Lawmakers meanwhile spent considerable time this session chipping away at Iowans’ other freedoms. Some of their worst ideas failed to gain traction, but plenty of bad ones made it through.

Sure, they won’t dictate your lifestyle choices, as long as you make the right ones.

In their last week of business, legislators finalized a proposed amendment that would effectively erase abortion rights from the state constitution, setting up Iowa to have the nation’s most extreme restrictions on reproductive rights. Under Iowa’s amendment process, the language will have to be approved by lawmakers again in 2023 or 2024 and then sent to a statewide referendum, which would require a simple majority vote.

Also passed in the legislative overtime period was a bill to ramp up criminal charges against dissidents and enshrine unnecessary protections for government agents. The “back the blue” legislation allows harsher penalties when the government determines a protest is actually a riot. It gives police special legal cover when they commit misconduct.

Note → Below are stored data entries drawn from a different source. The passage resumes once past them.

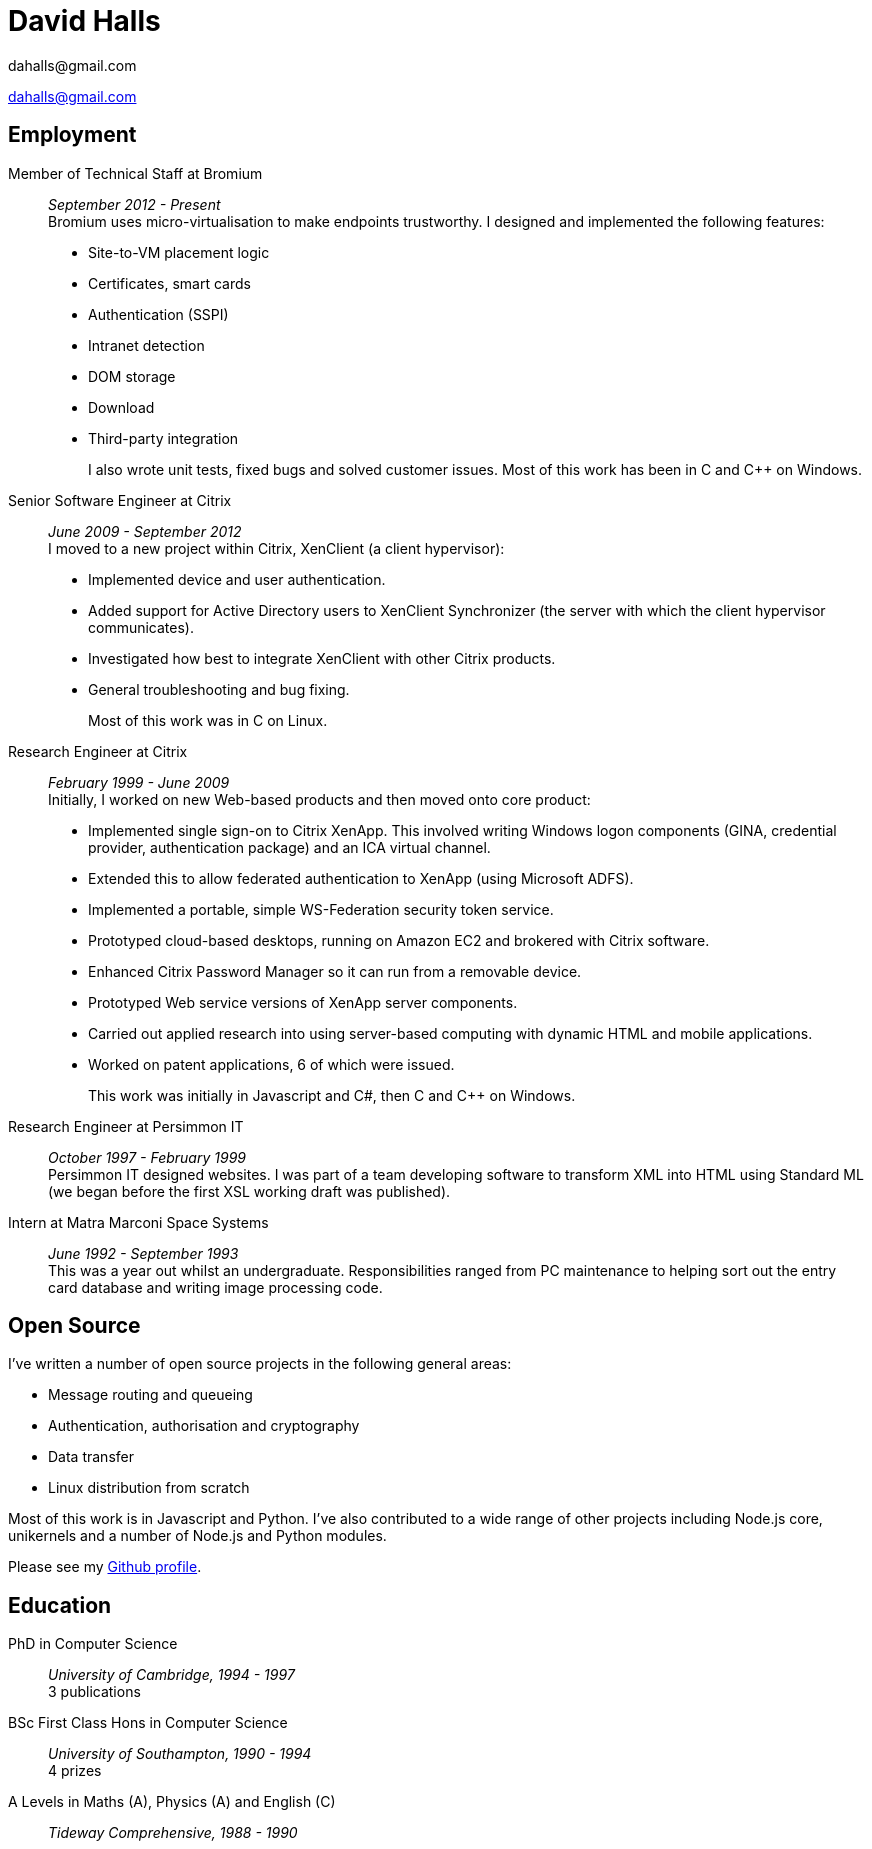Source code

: :authors: dahalls@gmail.com
:doctitle: David Halls
:nofooter:
ifdef::backend-pdf[]
:notitle:
[discrete]
= {doctitle}
endif::[]

{authors}

ifdef::backend-pdf[]
:show-link-uri:
endif::[]

== Employment

Member of Technical Staff at Bromium::
  _September 2012 - Present_ +
Bromium uses micro-virtualisation to make endpoints trustworthy. I designed and
implemented the following features: +
+
  * Site-to-VM placement logic
  * Certificates, smart cards
  * Authentication (SSPI)
  * Intranet detection
  * DOM storage
  * Download
  * Third-party integration
+
I also wrote unit tests, fixed bugs and solved customer issues.
Most of this work has been in C and C++ on Windows.

Senior Software Engineer at Citrix::
 _June 2009 - September 2012_ +
I moved to a new project within Citrix, XenClient (a client hypervisor): +
+
  * Implemented device and user authentication.
  * Added support for Active Directory users to XenClient Synchronizer (the server with which the client hypervisor communicates).
  * Investigated how best to integrate XenClient with other Citrix products.
  * General troubleshooting and bug fixing.
+
Most of this work was in C on Linux.

Research Engineer at Citrix::
_February 1999 - June 2009_ +
Initially, I worked on new Web-based products and then moved onto core product: +
+
  * Implemented single sign-on to Citrix XenApp. This involved writing Windows logon components (GINA, credential provider, authentication package) and an ICA virtual channel.
  * Extended this to allow federated authentication to XenApp (using Microsoft ADFS).
  * Implemented a portable, simple WS-Federation security token service.
  * Prototyped cloud-based desktops, running on Amazon EC2 and brokered with Citrix software.
  * Enhanced Citrix Password Manager so it can run from a removable device.
  * Prototyped Web service versions of XenApp server components.
  * Carried out applied research into using server-based computing with dynamic HTML and mobile applications.
  * Worked on patent applications, 6 of which were issued.
+
This work was initially in Javascript and C#, then C and C++ on Windows.

Research Engineer at Persimmon IT::
_October 1997 - February 1999_ +
Persimmon IT designed websites. I was part of a team developing software to
transform XML into HTML using Standard ML (we began before the first XSL
working draft was published).

Intern at Matra Marconi Space Systems::
_June 1992 - September 1993_ +
This was a year out whilst an undergraduate. Responsibilities ranged from PC
maintenance to helping sort out the entry card database and writing image
processing code.

== Open Source

I've written a number of open source projects in the following general areas:

* Message routing and queueing
* Authentication, authorisation and cryptography
* Data transfer
* Linux distribution from scratch

Most of this work is in Javascript and Python. I've also contributed to a wide
range of other projects including Node.js core, unikernels and a number of
Node.js and Python modules.

Please see my https://github.com/davedoesdev[Github profile].

== Education

PhD in Computer Science::
  _University of Cambridge, 1994 - 1997_ +
  3 publications

BSc First Class Hons in Computer Science::
  _University of Southampton, 1990 - 1994_ +
  4 prizes

A Levels in Maths (A), Physics (A) and English \(C)::
  _Tideway Comprehensive, 1988 - 1990_
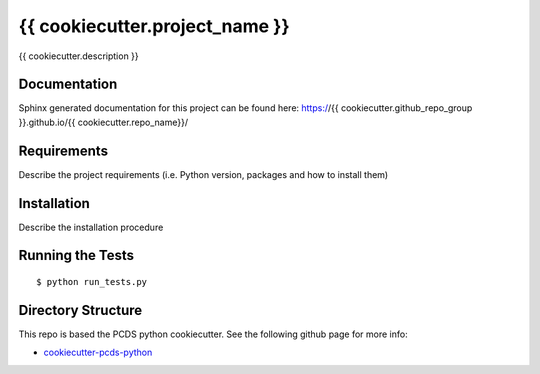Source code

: ===============================
{{ cookiecutter.project_name }}
===============================

{{ cookiecutter.description }}

Documentation
-------------

Sphinx generated documentation for this project can be found here:
https://{{ cookiecutter.github_repo_group }}.github.io/{{ cookiecutter.repo_name}}/


Requirements
------------

Describe the project requirements (i.e. Python version, packages and how to install them)

Installation
------------

Describe the installation procedure

Running the Tests
-----------------
::

  $ python run_tests.py
   
Directory Structure
-------------------

This repo is based the PCDS python cookiecutter. See the following github page for more info:

- `cookiecutter-pcds-python <https://github.com/pcdshub/cookiecutter-pcds-python>`_
 

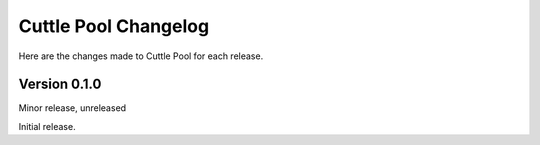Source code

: #####################
Cuttle Pool Changelog
#####################

Here are the changes made to Cuttle Pool for each release.

Version 0.1.0
-------------

Minor release, unreleased

Initial release.
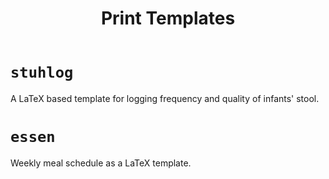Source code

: #+TITLE: Print Templates

* =stuhlog=

A LaTeX based template for logging frequency and quality of infants' stool.

* =essen=

Weekly meal schedule as a LaTeX template.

Statehouse Republicans pursued censorship in the name of free speech. Public institutions such as schools will be forbidden from offering certain kinds of diversity and inclusion programs, which some of my fellow conservatives call “indoctrination.”

And the Legislature this year made it harder for Iowans to exercise our voting rights. Following record-high turnout in last year’s general election — buoyed by easy access to early voting — the state passed a new law to limit early voting days, shorten polling hours on Election Day and restrict the use of ballot drop boxes.

Freedom? Not really.

On their last day in Des Moines, nearly every House Republican signed on to a resolution decrying federal intervention in the livestock industry. They didn’t have time to act on it, but it gives us insight to what members of the majority party were thinking in the final hours of the session.

“The House of Representatives opposes government micromanagement of the private lives of Iowans through government-approved and controlled policies that dictate lifestyle choices,” the resolution reads in part.

Really, though, Iowa lawmakers love micromanaging our lives — at the doctor’s office, in the town square, in the classroom. Sure, they won’t dictate your lifestyle choices, as long as you make the right ones.